• _JOB ITEM_:
Word for word, please copy the line containing "Presidency Outside" and all lines after it in the entries below, and only those, leaving every picture out.

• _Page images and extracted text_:

....

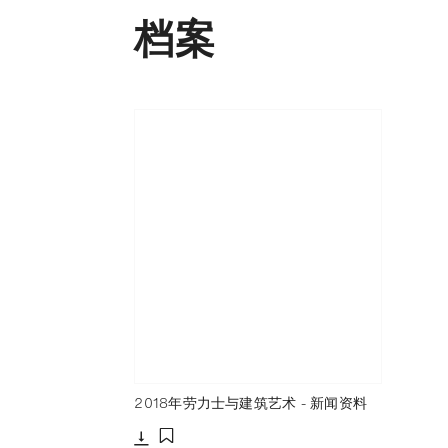
档案
2018年劳力士与建筑艺术 - 新闻资料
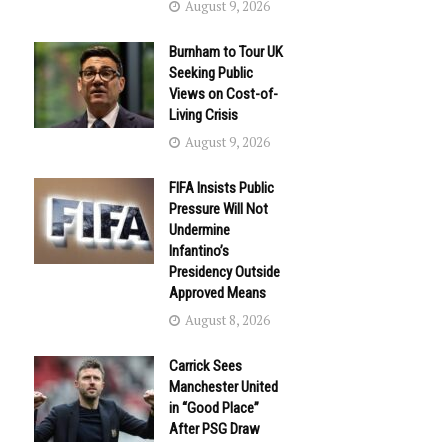
August 9, 2026
Burnham to Tour UK
Seeking Public
Views on Cost-of-
Living Crisis
August 9, 2026
FIFA Insists Public
Pressure Will Not
Undermine
Infantino’s
Presidency Outside
Approved Means
August 8, 2026
Carrick Sees
Manchester United
in “Good Place”
After PSG Draw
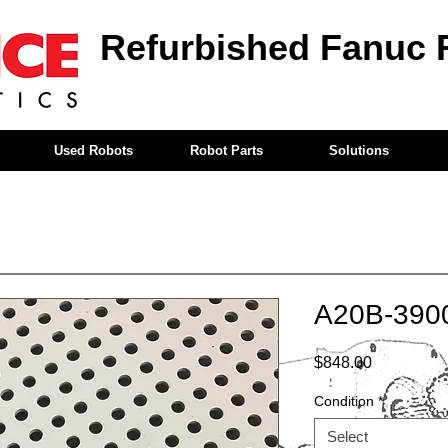
Refurbished Fanuc 
Used Robots
Robot Parts
Solutions
A20B-390
Price
$848.00
Condition
*
Select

....

• _EXERCISE RESPONSE_:
Presidency Outside
Approved Means
August 8, 2026
Carrick Sees
Manchester United
in “Good Place”
After PSG Draw
Refurbished Fanuc 
Used Robots
Robot Parts
Solutions
A20B-390
Price
$848.00
Condition
*
Select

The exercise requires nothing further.